THE PROBLEM => Could you return the data that follows exactly, minus the images?
-*-
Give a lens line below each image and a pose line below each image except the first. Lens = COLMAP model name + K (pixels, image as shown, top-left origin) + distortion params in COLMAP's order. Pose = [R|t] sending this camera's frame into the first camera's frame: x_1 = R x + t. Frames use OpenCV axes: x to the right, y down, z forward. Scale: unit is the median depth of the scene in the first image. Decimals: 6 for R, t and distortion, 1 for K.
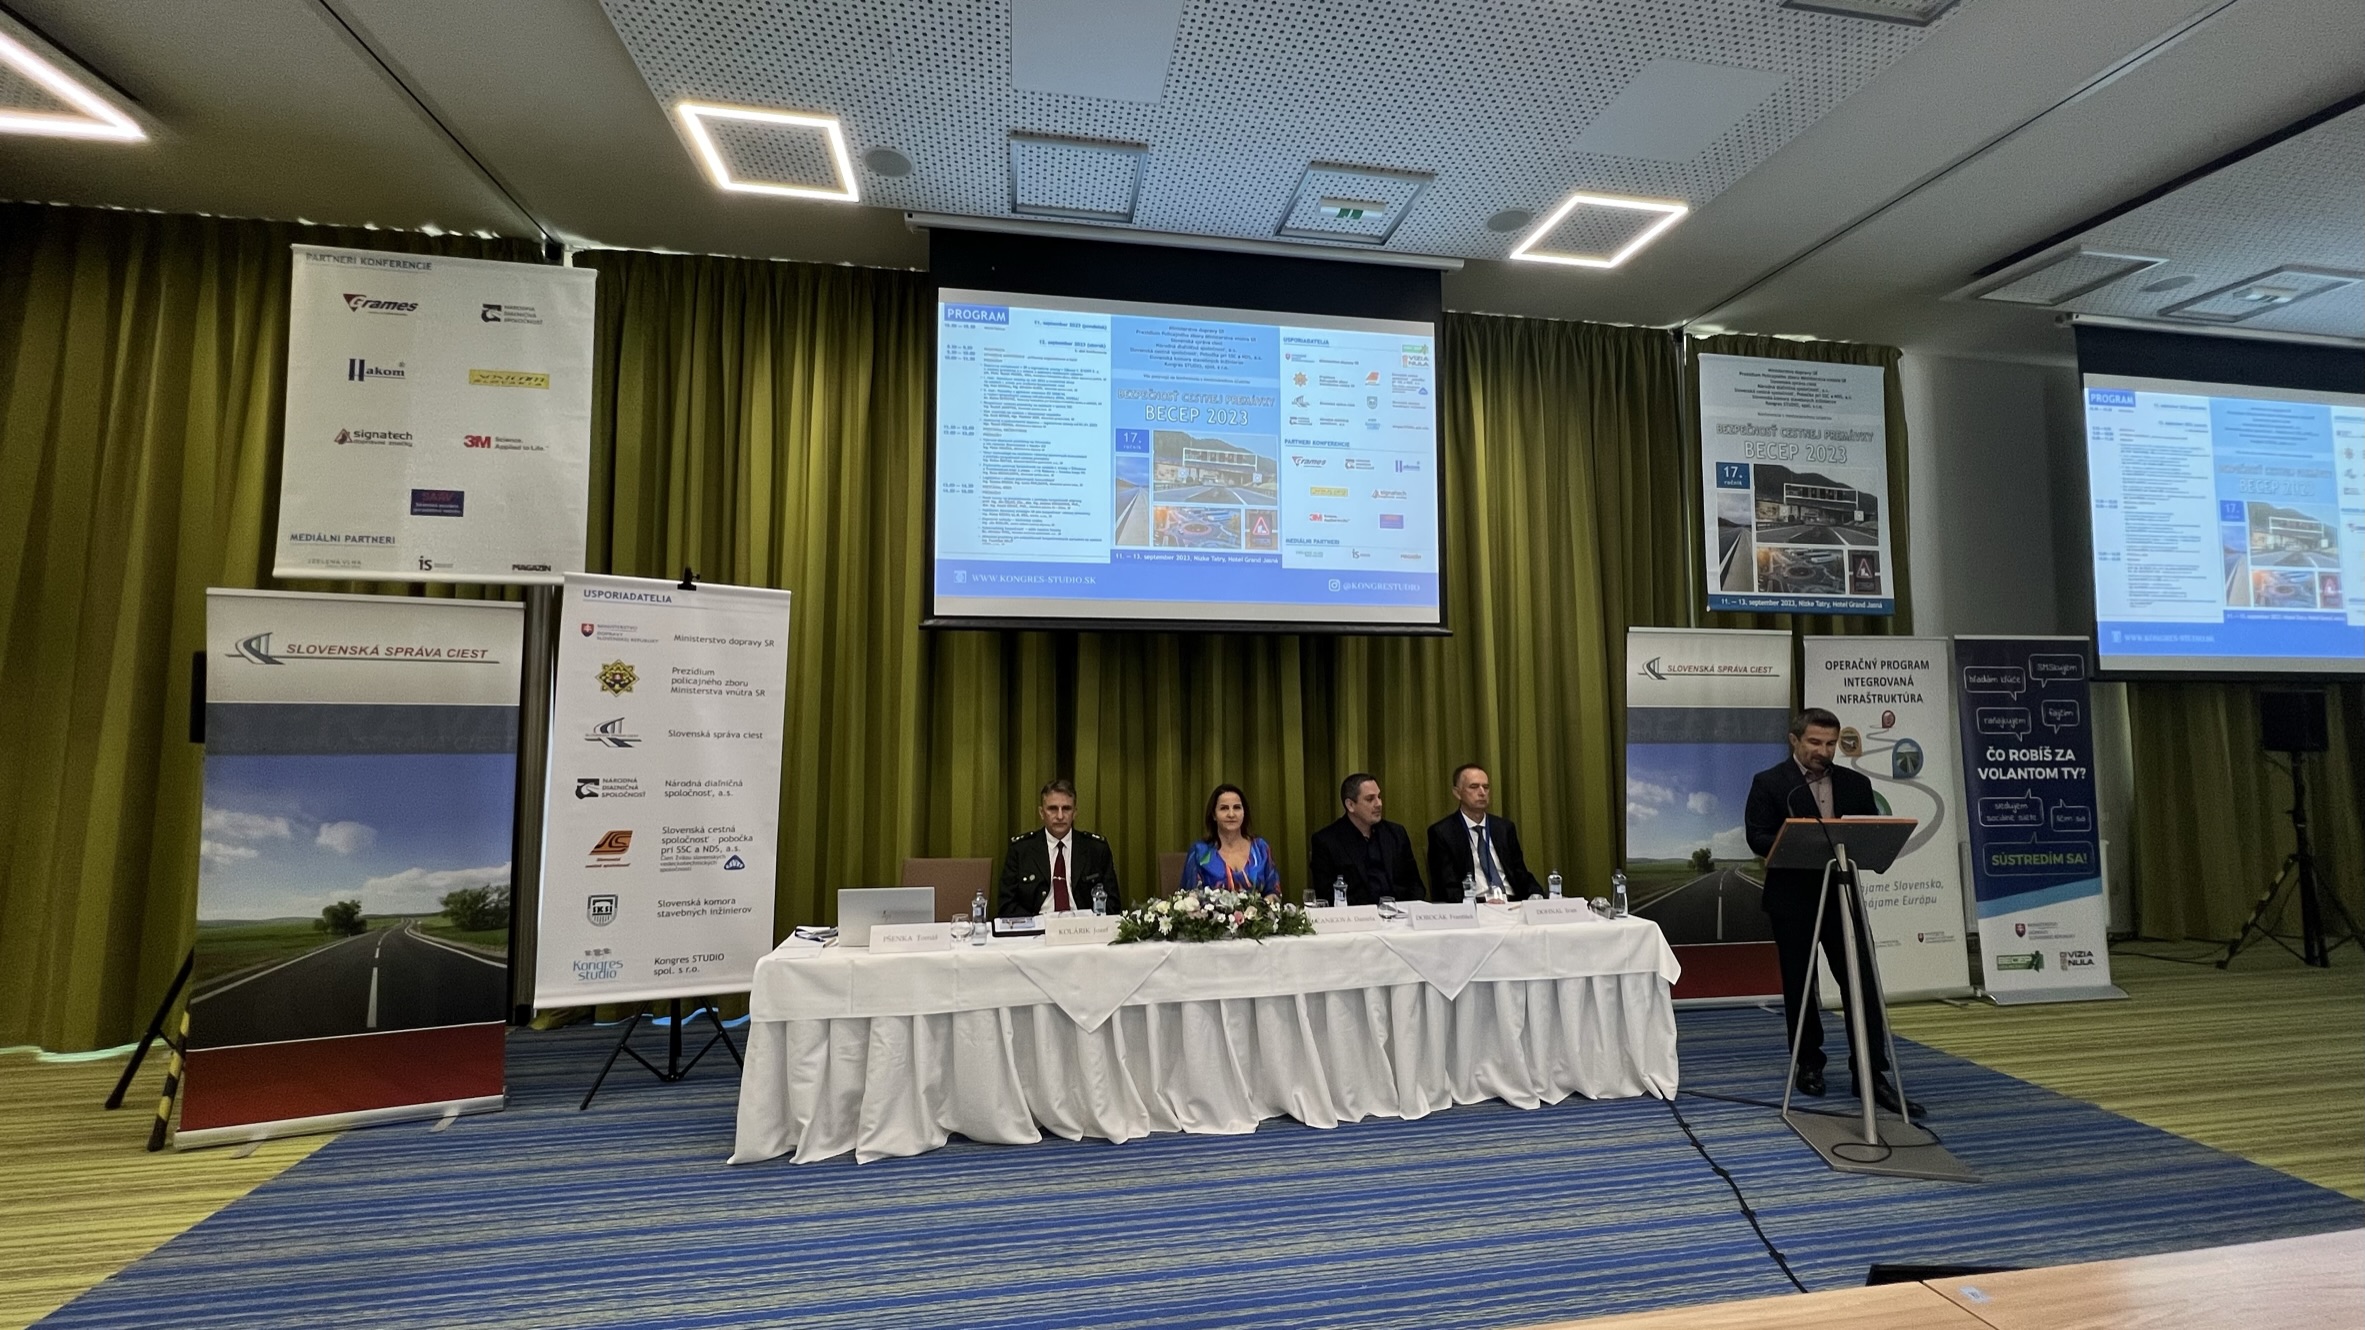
lens RADIAL K [[937.1, 0, 1182.5], [0, 937.1, 665.0], [0, 0, 1]] dist [-0.001088, 0.000293]
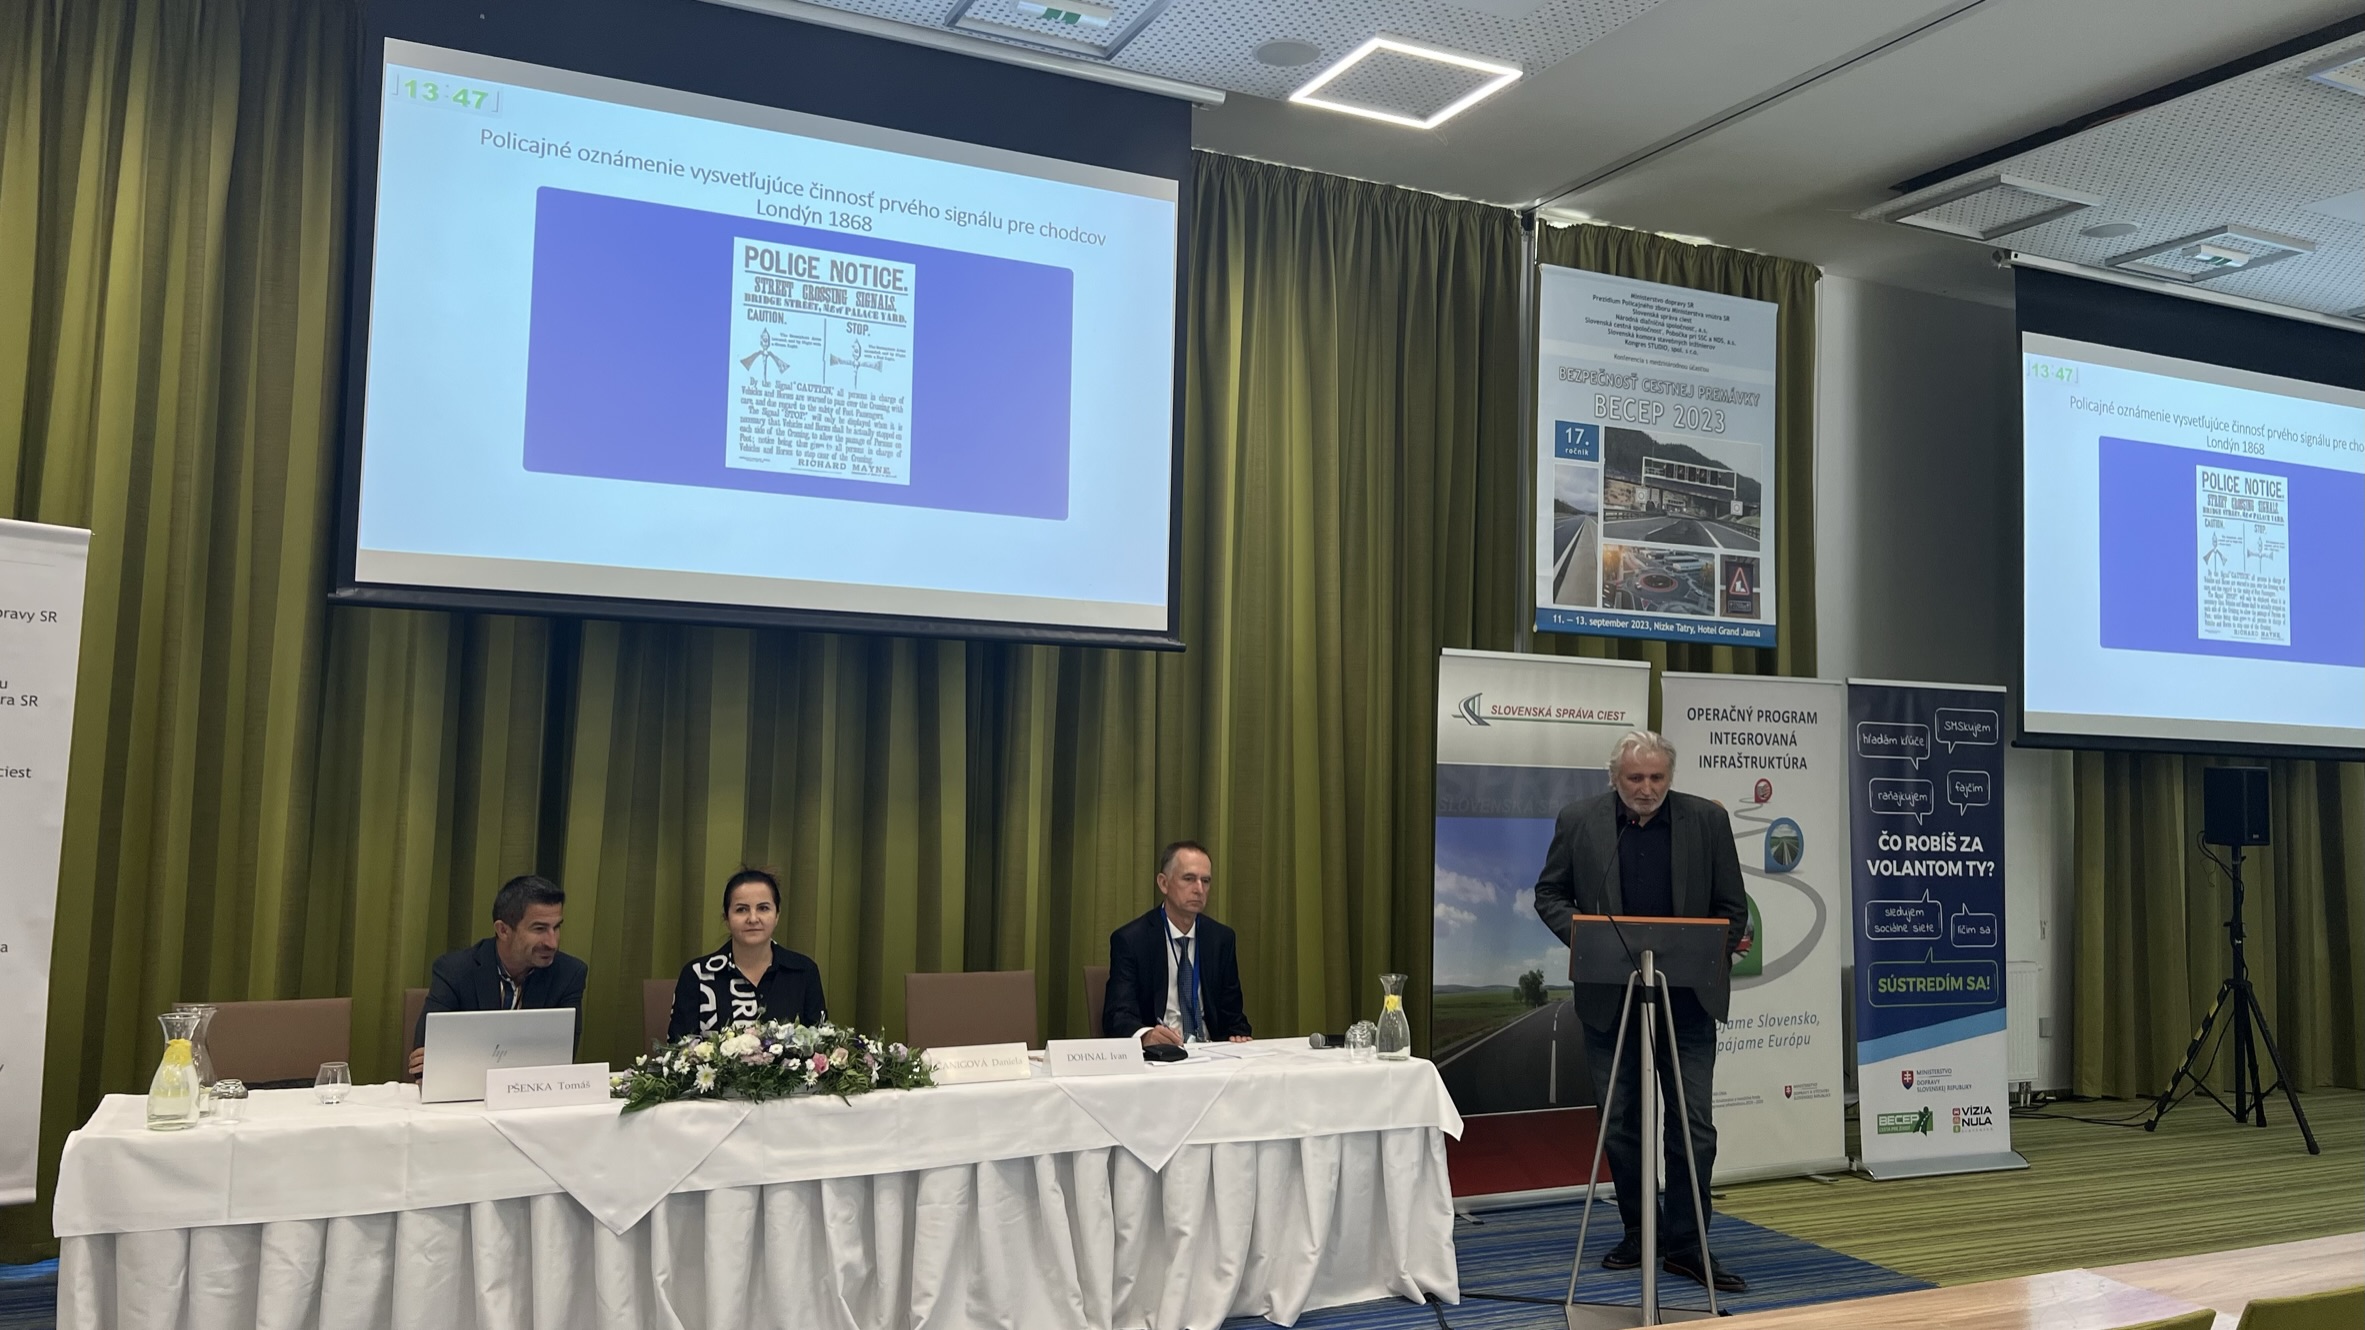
lens RADIAL K [[1757.2, 0, 1179.0], [0, 1757.2, 653.9], [0, 0, 1]] dist [0.055187, -0.073370]
pose [[0.965433, 0.043078, 0.257068, -0.037821], [-0.041823, 0.999071, -0.010351, -0.014911], [-0.257275, -0.000759, 0.966338, -0.206261]]
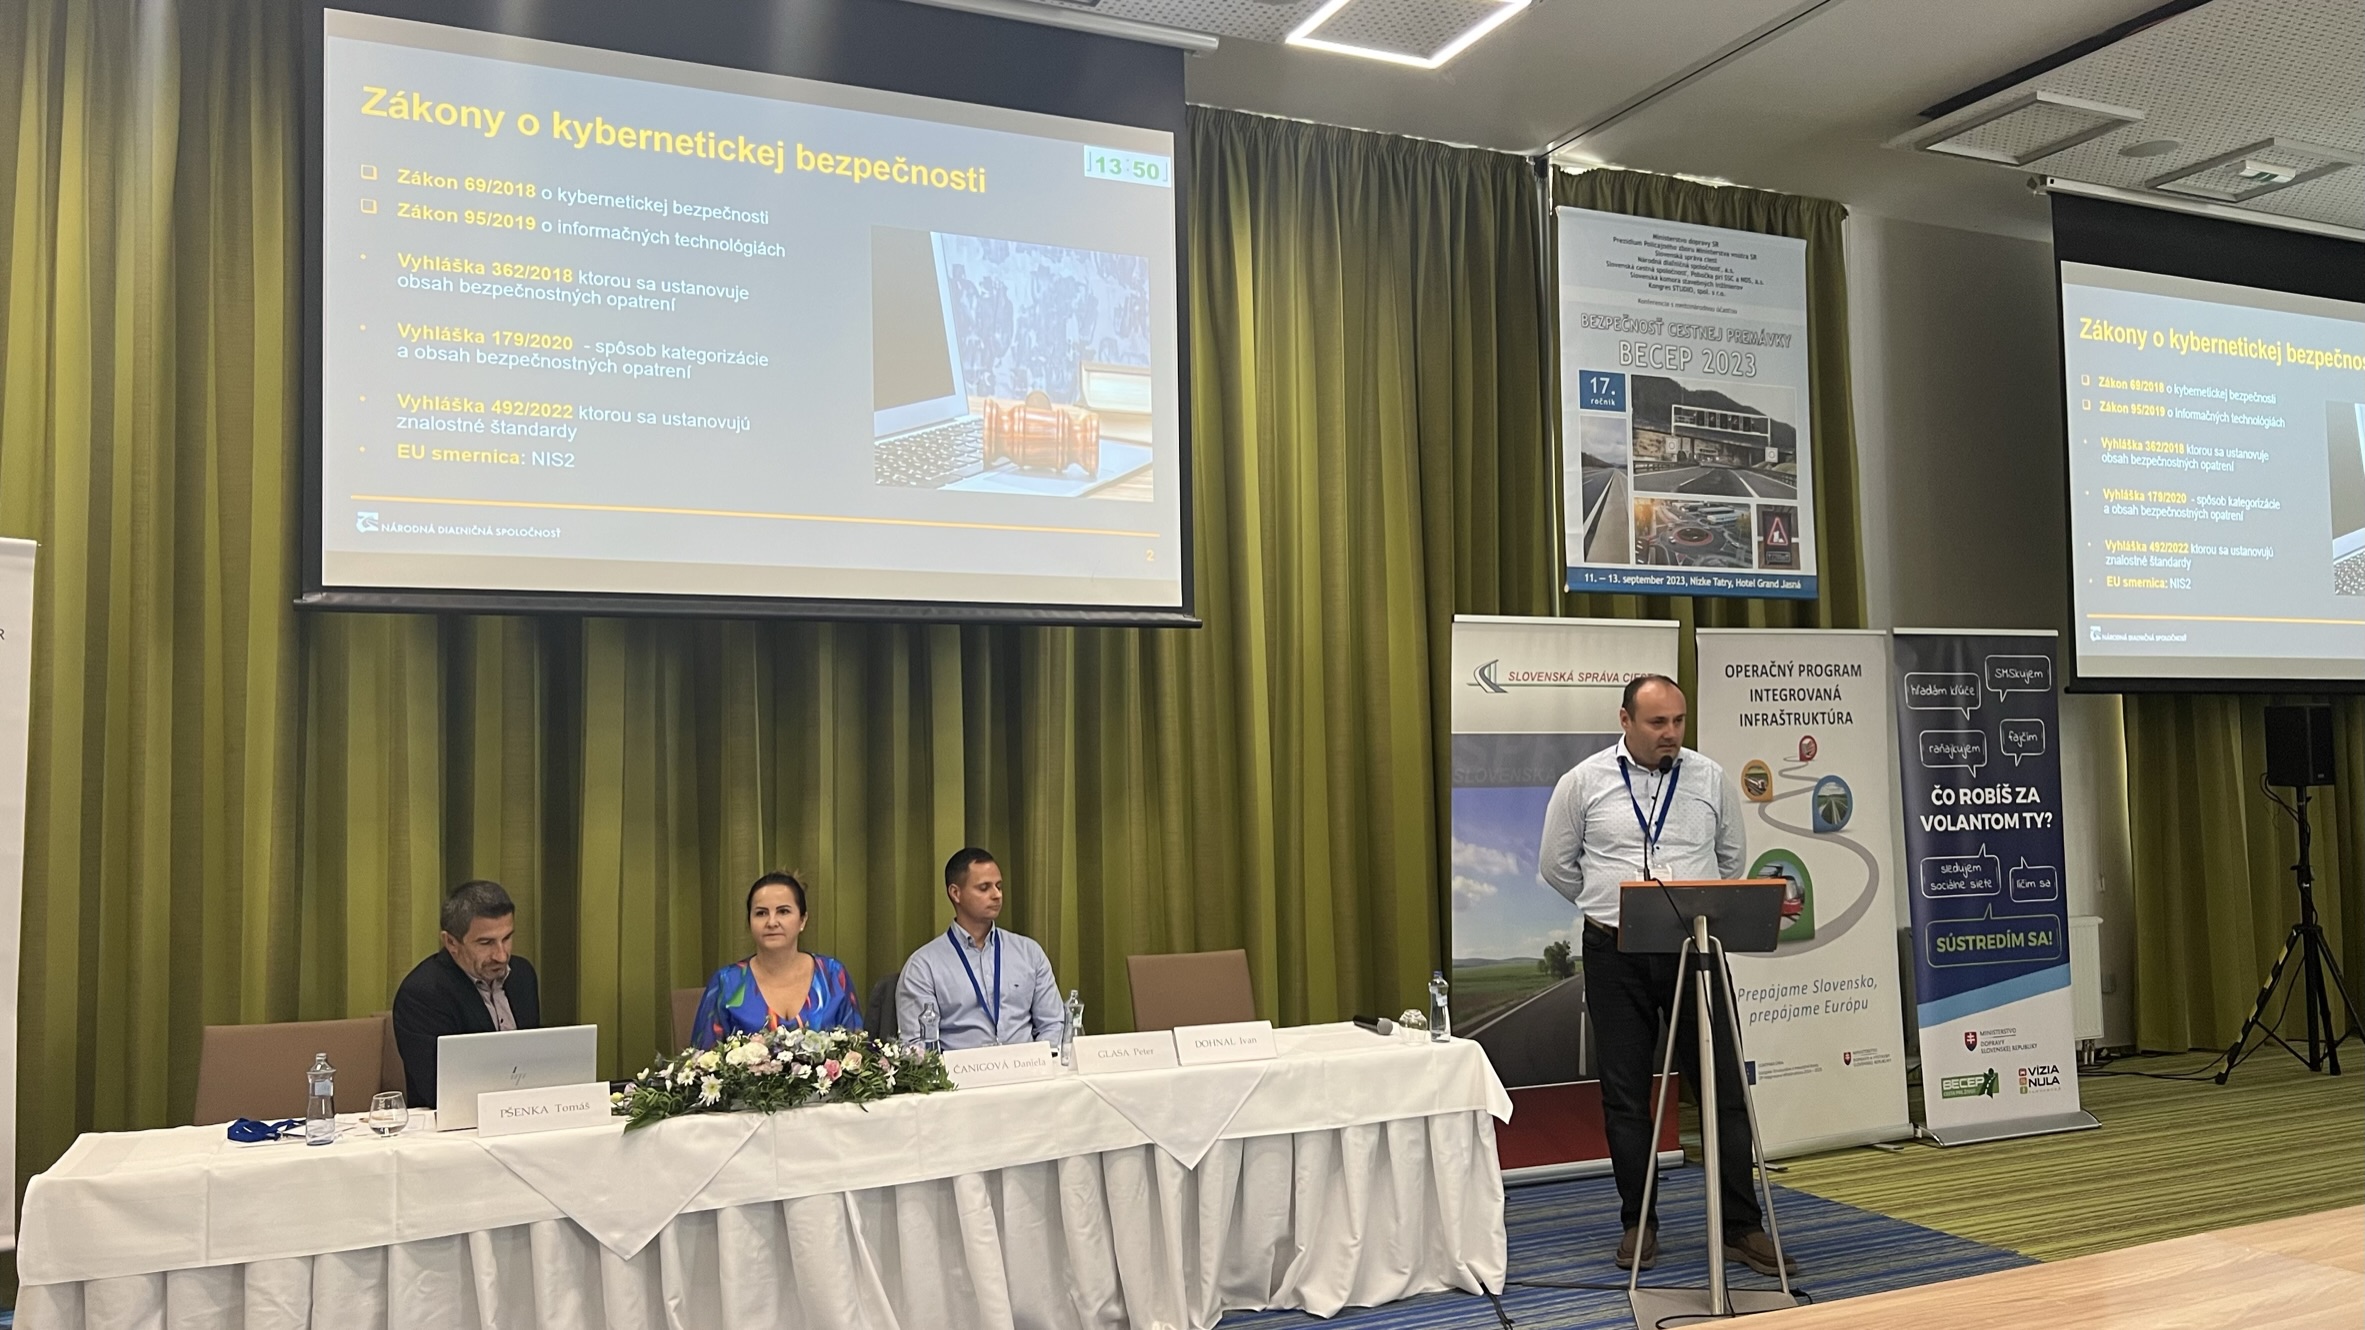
lens RADIAL K [[1756.0, 0, 1193.0], [0, 1756.0, 684.1], [0, 0, 1]] dist [0.046425, -0.049667]
pose [[0.967892, -0.003341, 0.251346, -0.019186], [0.001461, 0.999970, 0.007666, -0.000716], [-0.251364, -0.007053, 0.967867, -0.156126]]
-*-
EXERCISE ANSWER =>
Give a lens line below each image and a pose line below each image except the first. Lens = COLMAP model name + K (pixels, image as shown, top-left origin) + distortion params in COLMAP's order. Pose = [R|t] sending this camera's frame into the first camera's frame: x_1 = R x + t. Frames use OpenCV axes: x to the right, y down, z forward. Scale: unit is the median depth of the scene in the first image. Decimals: 6 for R, t and distortion, 1 for K.
lens RADIAL K [[937.1, 0, 1182.5], [0, 937.1, 665.0], [0, 0, 1]] dist [-0.001088, 0.000293]
lens RADIAL K [[1757.2, 0, 1179.0], [0, 1757.2, 653.9], [0, 0, 1]] dist [0.055187, -0.073370]
pose [[0.965433, 0.043078, 0.257068, -0.037821], [-0.041823, 0.999071, -0.010351, -0.014911], [-0.257275, -0.000759, 0.966338, -0.206261]]
lens RADIAL K [[1756.0, 0, 1193.0], [0, 1756.0, 684.1], [0, 0, 1]] dist [0.046425, -0.049667]
pose [[0.967892, -0.003341, 0.251346, -0.019186], [0.001461, 0.999970, 0.007666, -0.000716], [-0.251364, -0.007053, 0.967867, -0.156126]]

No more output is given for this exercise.